9. Omdat opposante gelijk krijgt met haar verzet en haar beroep moet de BGHU haar proceskosten in de verzetzaak en het beroep betalen. Volgens het Besluit proceskosten bestuursrecht is dit een vast bedrag, omdat opposante een professionele (juridische) hulpverlener heeft ingeschakeld om voor haar een verzetschrift en een beroepschrift in te dienen en voor het verschijnen ter zitting. Verder zijn er geen kosten gemaakt die vergoed kunnen worden.
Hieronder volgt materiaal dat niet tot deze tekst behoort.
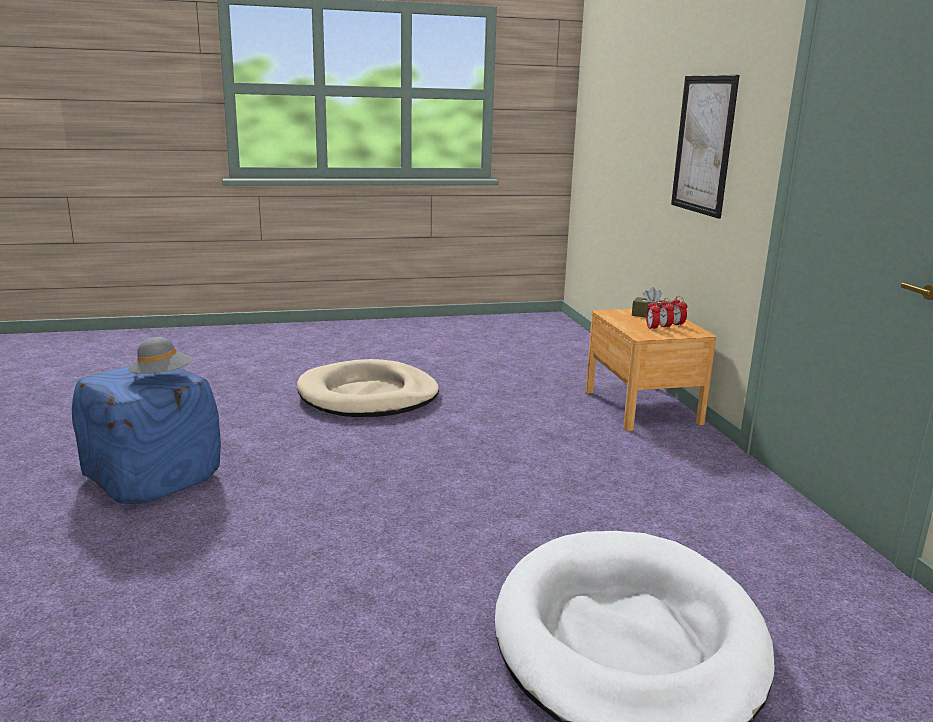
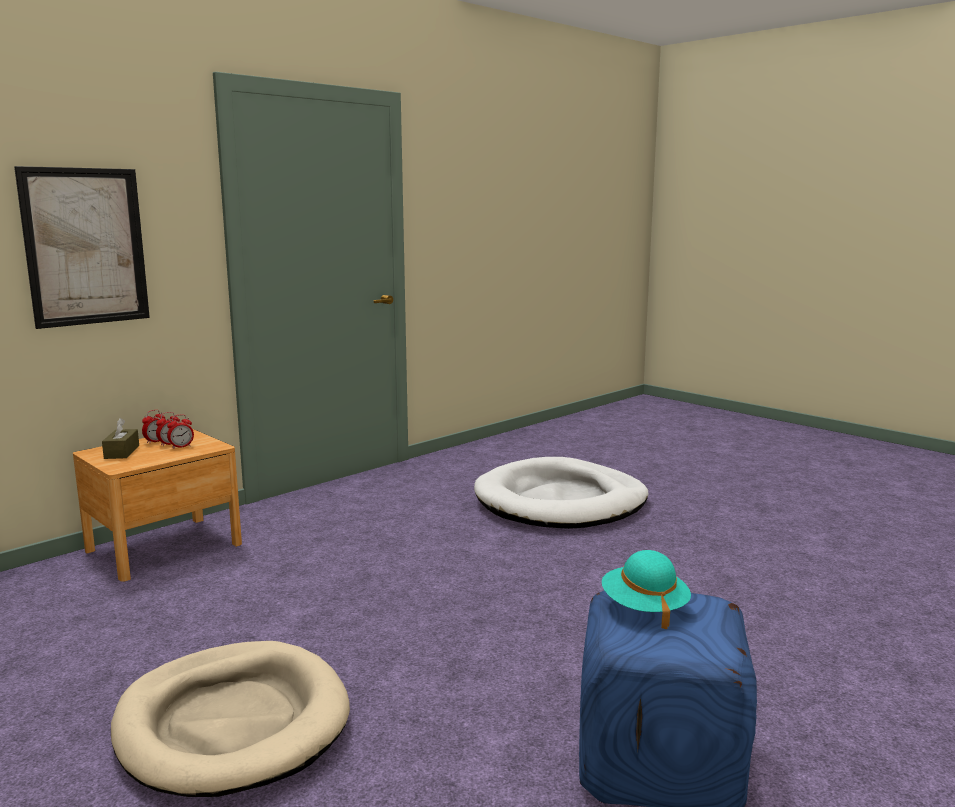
camera: 120 degrees left, 5 degrees down
grey hat [129,337,192,375] -> turquoise hat [602,550,691,629]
Toegekend wordt € 534,- (1 punt voor het indienen van een beroepschrift, met een waarde per punt van € 534,- en een wegingsfactor 0,5, 0,5 punt voor het indienen van een verzetschrift met een waarde per punt van € 534,- en een wegingsfactor 0,5 en 0,5 punt voor het verschijnen ter zitting met een waarde per punt van € 534,- en een wegingsfactor 0,5).
10. Omdat het beroep gegrond is moet de BGHU het griffierecht aan opposante terugbetalen.

Beslissing

De rechtbank
- verklaart het verzet gegrond;
- verklaart het beroep gegrond;
- vernietigt de uitspraak op bezwaar van 20 april 2020 voor zover dit ziet op de proceskosten in bezwaar;
- bepaalt dat de BGHU aan opposante een bedrag van € 132,50 voor de in bezwaar gemaakte proceskosten vergoedt;
- veroordeelt de BGHU tot betaling van € 534,- aan proceskosten in de verzetszaak en de beroepszaak. De BGHU moet dit bedrag betalen aan opposante.
- bepaalt dat de BGHU het griffierecht dat opposante heeft betaald moet vergoeden;
Deze uitspraak is gedaan door mr. B. Fijnheer, rechter, in aanwezigheid van
K.F.K. Hoogbruin, griffier. De beslissing is uitgesproken op 3 mei 2021 en zal openbaar worden gemaakt door publicatie op rechtspraak.nl.
griffier rechter
Afschrift verzonden aan partijen op:

Bent u het niet eens met deze uitspraak?

Tegen de uitspraak over het verzet kunt u niet in hoger beroep. Tegen de uitspraak over het beroep kan binnen zes weken na de dag waarop deze uitspraak is verzonden hoger beroep worden ingesteld bij het Gerechtshof Arnhem/Leeuwarden. U kunt daar ook om een voorlopige voorziening vragen. De datum van verzending ziet u op de stempel die hierboven staat.